> Text block
______________________________

In the quote that opens the first section of this essay Georg Simmel reminds us of the function of philosophy: to say what everyone knows. But more in depth: to know what everyone only says. That profound knowledge of reality is what the artist achieves when he or she sees a landscape where there is only raw nature. She or he sees through what everyone sees, being affected by a mood that arises from reality in the moment of being aesthetically perceived.
In the next section of this essay we will look at the figure of the Catalan writer Josep Pla through the lens of Simmel’s theory. His take on the Empordà modulated over the years, and the different iterations of his work show Pla as a conflicted author whose lucidity often brought him to contradict his own feelings, thus generating a very particular kind of Stimmung in his texts.
The projected landscape of l’Empordà
De l’Empordanet a Andorra was published in 1959 in the expanded volume of Viatge a Catalunya, which had originally appeared in 1946. The book is conformed by journalistic articles that Josep Pla had put together in the shape of a journey. Many parts of the original text might have been conceived, or even written, much earlier than the publication date. As he often does with his autobiography, Pla also wrote autofictional travel literature[16], matching feelings, experiences and sensations from different time periods in a narrative continuum. Regarding the Guia de la Costa Brava he actually admits that he had conceived that entire guide in his early youth, and that all he did was travel to the past through the geography. At the beginning of its prologue he declares:
“Aquest llibre va sortir per la força de les circumstàncies en llengua castellana el 1941. Pur atzar, car hauria pogut perfectament editar-se vint anys abans i ser potser el meu primer escrit. Tot el que aquí es diu, ho he portat a dins des de la meva adolescència i primera joventut. Perquè jo sóc, no solament fill d’aquest tros de país, sinó que, al revés del que sol passar tan sovint, en sóc un apassionat. Aquí vaig néixer i aquí seré enterrat un dia, gairebé veient el mar”[17].
And he closes that prologue saying that the Guia de la Costa Brava is mainly a spiritual mood that he had preserved in his memory:
“Respon a un estat d’esperit de joventut aplicat, segurament amb molts defectes, sobre un país que jo he conegut i he estimat profundament. La resta és pura anècdota. Vull dir, sense caure en cap ingènua comparació, que tot escrivint pensava més en el viatge a Itàlia de Goethe o en les vides, aparentment anacròniques, de Vasari que en la felicitat matemàtica del turista. Hauria volgut arribar amb l’exemple d’aquells grans mestres a la rel profunda que expliqués d’una manera coherent i molt personal un paisatge fascinant i els homes que hi habiten”[18].

______________________________

> Dataset content
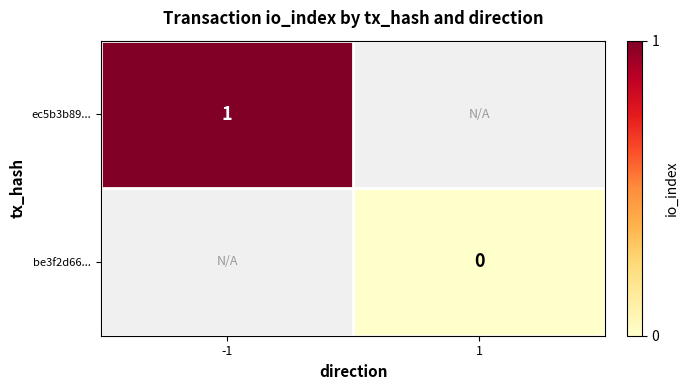

The ec5b3b89... series shows 0 at -1. True or false?

False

______________________________

> Check your understanding
(a) Translate this sentence from the essay on Josep Pla into English: "Tot el que aquí es diu, ho he portat a dins des de la meva adolescència i primera joventut."
(b) Please print the part of the essay on Josep Pla that opens with the words containing "In the quote" and closes with "in his texts.".
(c) According to the essay on Josep Pla, in what year was De l’Empordanet a Andorra published in the expanded volume of Viatge a Catalunya?

> Solved problems
(a) Everything that is said here, I have carried inside me since my adolescence and early youth.

(b)
In the quote that opens the first section of this essay Georg Simmel reminds us of the function of philosophy: to say what everyone knows. But more in depth: to know what everyone only says. That profound knowledge of reality is what the artist achieves when he or she sees a landscape where there is only raw nature. She or he sees through what everyone sees, being affected by a mood that arises from reality in the moment of being aesthetically perceived.
In the next section of this essay we will look at the figure of the Catalan writer Josep Pla through the lens of Simmel’s theory. His take on the Empordà modulated over the years, and the different iterations of his work show Pla as a conflicted author whose lucidity often brought him to contradict his own feelings, thus generating a very particular kind of Stimmung in his texts.

(c) 1959